Au XVIIe siècle, Molière, dans Le Bourgeois gentilhomme, se moque du vocabulaire ésotérique de la logique d'Aristote et des scolastiques, trop rébarbatif, ainsi que de ceux qui n'y comprennent rien :
Le Bourgeois gentilhomme (acte II, scène IV) —
Qu’est-ce que c’est que cette logique ?
C’est elle qui enseigne les trois opérations de l’esprit.
Qui sont-elles, ces trois opérations de l’esprit ?
La première, la seconde, et la troisième. La première est de bien concevoir par le moyen des universaux. La seconde, de bien juger par le moyen des catégories ; et la troisième, de bien tirer une conséquence par le moyen des figures barbara, celarent, darii, ferio, baralipton, etc.
Voilà des mots qui sont trop rébarbatifs. Cette logique-là ne me revient point. Apprenons autre chose qui soit plus joli.
Dans un même temps, Molière met dans la bouche de Don Juan : Je crois que deux et deux sont quatre, Sganarelle, et que quatre et quatre sont huit. La mathématique y devient, ironiquement, le fondement de l'athéisme.
Gustave Flaubert, dans une lettre à sa sœur[9], singe les problèmes faussement concrets posés aux écoliers du XIXe siècle : « Puisque vous étudiez la géométrie et la trigonométrie, je vais vous soumettre un problème : un bateau vogue sur l'Océan. Il a quitté Boston avec un chargement de laine. Il jauge 200 tonneaux. Il se dirige vers Le Havre. Le grand mât est cassé, le garçon de cabine est sur le pont, il y a douze passagers à bord. Le vent souffle E-NE. L'horloge marque 3h 1/4. On est au mois de mai. Quel est l'âge du capitaine ? » Ce problème est insoluble, les données nombreuses étant insuffisantes. L'expression l'« âge du capitaine » est restée célèbre[10].
Le XXe siècle voit le rapprochement de deux arts parfois opposés : la littérature et les mathématiques. L'un des liens étant l'humour[11]. D'une part, l'Oulipo est un groupe d'écrivains utilisant des techniques, ou s'imposant des contraintes, « mathématiques » pour composer. D'autre part, Nicolas Bourbaki désigne un groupe de mathématiciens français qui, dans ses Éléments de mathématique, entend reprendre l'ensemble des mathématiques de façon rigoureuse et axiomatique à partir de la théorie des ensembles.
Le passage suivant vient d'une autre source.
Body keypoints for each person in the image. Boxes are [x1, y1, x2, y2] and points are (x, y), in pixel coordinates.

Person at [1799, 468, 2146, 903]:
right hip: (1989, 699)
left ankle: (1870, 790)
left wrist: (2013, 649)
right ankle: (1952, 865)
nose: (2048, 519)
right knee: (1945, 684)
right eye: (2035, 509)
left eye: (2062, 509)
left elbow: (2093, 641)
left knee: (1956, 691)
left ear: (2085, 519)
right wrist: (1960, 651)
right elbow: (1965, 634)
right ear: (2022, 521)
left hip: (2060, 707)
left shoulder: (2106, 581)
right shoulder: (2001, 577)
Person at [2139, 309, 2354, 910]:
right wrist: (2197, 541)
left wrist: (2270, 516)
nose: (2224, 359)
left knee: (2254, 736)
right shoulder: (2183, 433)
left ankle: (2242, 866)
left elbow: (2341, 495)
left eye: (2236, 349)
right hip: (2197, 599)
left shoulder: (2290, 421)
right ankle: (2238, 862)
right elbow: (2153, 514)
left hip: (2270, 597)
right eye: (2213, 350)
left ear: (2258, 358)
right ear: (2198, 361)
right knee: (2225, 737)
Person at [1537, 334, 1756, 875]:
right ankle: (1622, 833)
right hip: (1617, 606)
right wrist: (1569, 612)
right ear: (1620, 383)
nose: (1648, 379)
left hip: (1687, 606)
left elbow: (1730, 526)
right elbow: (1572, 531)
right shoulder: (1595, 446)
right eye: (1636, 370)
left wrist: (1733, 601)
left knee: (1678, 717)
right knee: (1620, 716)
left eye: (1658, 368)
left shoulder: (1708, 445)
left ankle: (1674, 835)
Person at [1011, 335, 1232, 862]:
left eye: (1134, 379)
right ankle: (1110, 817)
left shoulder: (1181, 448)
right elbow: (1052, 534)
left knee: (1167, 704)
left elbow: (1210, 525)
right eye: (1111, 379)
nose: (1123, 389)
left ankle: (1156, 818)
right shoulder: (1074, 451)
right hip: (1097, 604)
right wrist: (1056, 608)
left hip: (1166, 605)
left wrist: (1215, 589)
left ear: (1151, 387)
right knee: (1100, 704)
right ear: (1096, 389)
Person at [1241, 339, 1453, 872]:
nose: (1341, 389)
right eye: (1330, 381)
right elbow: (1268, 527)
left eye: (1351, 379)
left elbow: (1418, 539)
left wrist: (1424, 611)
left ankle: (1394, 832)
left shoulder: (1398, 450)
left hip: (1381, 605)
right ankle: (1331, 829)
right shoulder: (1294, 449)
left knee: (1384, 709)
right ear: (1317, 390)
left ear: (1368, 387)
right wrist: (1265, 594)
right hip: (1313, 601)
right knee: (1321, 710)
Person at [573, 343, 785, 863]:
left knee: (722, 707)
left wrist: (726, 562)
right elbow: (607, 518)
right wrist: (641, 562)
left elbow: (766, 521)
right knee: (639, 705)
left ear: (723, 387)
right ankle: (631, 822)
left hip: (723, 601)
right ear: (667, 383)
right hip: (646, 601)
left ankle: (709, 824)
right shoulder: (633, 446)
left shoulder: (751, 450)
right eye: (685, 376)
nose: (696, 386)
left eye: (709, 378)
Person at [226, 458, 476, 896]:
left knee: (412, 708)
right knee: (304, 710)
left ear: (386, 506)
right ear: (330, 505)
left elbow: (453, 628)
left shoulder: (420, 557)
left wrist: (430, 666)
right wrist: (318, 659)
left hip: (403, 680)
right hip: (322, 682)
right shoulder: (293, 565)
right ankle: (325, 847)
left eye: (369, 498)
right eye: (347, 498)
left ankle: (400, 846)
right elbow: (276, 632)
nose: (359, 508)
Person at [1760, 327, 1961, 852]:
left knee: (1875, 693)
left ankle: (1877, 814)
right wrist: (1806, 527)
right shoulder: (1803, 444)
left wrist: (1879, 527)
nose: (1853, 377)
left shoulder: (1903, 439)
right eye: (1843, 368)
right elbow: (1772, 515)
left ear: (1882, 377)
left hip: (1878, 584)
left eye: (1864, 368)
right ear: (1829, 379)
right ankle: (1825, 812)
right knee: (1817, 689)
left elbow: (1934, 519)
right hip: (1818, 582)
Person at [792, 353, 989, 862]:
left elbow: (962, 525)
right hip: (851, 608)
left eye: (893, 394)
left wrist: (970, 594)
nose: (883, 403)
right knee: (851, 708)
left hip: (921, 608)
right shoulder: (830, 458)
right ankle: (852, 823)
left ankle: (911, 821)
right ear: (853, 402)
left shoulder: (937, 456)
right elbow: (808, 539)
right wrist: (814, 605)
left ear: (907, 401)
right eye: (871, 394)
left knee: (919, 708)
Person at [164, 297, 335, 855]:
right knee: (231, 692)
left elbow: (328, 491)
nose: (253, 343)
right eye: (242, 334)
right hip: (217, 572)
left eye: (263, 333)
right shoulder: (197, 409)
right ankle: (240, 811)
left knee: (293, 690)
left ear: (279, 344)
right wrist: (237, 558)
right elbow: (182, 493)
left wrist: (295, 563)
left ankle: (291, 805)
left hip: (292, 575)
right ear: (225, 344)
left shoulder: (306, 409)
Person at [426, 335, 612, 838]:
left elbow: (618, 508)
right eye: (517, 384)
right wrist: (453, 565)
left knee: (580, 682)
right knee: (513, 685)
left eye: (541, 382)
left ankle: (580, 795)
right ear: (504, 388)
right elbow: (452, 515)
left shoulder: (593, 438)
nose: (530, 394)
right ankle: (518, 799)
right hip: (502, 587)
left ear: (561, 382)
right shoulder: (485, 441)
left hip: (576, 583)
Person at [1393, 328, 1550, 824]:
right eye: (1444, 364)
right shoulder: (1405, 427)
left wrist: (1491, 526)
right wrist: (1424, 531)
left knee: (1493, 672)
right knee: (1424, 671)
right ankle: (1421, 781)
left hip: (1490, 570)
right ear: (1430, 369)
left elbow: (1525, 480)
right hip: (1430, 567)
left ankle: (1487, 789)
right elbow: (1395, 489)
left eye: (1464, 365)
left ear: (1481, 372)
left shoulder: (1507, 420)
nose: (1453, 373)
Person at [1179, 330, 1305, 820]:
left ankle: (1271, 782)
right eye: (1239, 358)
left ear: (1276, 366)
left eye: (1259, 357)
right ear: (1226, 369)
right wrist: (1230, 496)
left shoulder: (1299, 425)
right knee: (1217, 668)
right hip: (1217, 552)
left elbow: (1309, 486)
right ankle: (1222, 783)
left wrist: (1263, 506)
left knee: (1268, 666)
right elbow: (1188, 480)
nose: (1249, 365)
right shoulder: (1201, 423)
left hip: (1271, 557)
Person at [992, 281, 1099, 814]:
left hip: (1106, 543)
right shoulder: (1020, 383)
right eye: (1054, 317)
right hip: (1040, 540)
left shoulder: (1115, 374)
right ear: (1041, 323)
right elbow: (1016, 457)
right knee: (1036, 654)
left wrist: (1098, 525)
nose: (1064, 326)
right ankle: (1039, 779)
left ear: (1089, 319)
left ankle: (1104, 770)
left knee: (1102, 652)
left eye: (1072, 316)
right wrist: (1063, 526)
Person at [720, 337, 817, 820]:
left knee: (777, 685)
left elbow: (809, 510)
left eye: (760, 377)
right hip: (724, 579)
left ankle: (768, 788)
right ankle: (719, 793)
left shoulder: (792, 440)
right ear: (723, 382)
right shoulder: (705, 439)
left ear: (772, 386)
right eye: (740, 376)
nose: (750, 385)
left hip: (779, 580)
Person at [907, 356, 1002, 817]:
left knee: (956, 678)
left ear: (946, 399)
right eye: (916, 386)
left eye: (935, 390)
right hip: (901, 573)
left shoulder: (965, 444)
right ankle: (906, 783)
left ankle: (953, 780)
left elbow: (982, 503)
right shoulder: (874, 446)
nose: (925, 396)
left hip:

Le pseudonyme même de Nicolas Bourbaki est issu d'un canular[12] de l'École normale supérieure. Bourbaki est « membre canonique de l'académie royale de Poldévie, grand maître de l'ordre des compacts, conservateur des uniformes, lord protecteur des filtres »[13] comme l'affirme le faire-part de mariage (fictif) de la fille de N. Bourbaki. On reconnaît dans ce faire-part de nombreux calembours concernant des notions mathématiques. Un faire-part de décès de Bourbaki (dû au mathématicien et écrivain membre de l'Oulipo Jacques Roubaud[14]) affirme notamment que
« Dieu est le compactifié d'Alexandrov de l'univers » (Alexandre Grothendieck, IV, 22)[13]. »
Le mathématicien Adrien Douady pousse son « humour mathématique particulier »[15] jusqu'à introduire un trait d'humour (fondé sur un zeugma) dès les premières phrases de sa thèse : « Soit X un espace analytique complexe. Le but de ce travail est de munir son auteur du grade de docteur ès-sciences mathématiques et l’ensemble H(X) des sous-espaces analytiques compacts de X d’une structure d’espace analytique. »
Marcel Pagnol (dans Marius au sujet des quatre tiers que devrait contenir un verre de cocktail) ou Raymond Devos (sketch Parler pour ne rien dire, au sujet du zéro) ont créé des effets comiques en jouant sur les nombres et des calculs absurdes ou visiblement faux[10]. Les auteurs des shadoks et Boby Lapointe ont utilisé des systèmes de numérations non décimaux qu'ils ont baptisés de noms cocasses. GA BU ZO MEU ne comporte que quatre nombres (système quaternaire), la numération Bibi reprend le système hexadécimal. Les deux ont en commun l'utilisation de syllabes étranges pour provoquer un effet comique.
Les mathématiciens sont également capables d'auto-dérision. Un bon exemple en est donné par l'article de Hector Pétard de 1938 sur la chasse au lion dans le Sahara[16], qui parodie de nombreux théorèmes connus, dont celui de Bolzano-Weierstrass :
À la suite de cet article, de nombreuses publications scientifiques se sont attachées à montrer leurs applications de la chasse au lion dans le Sahara.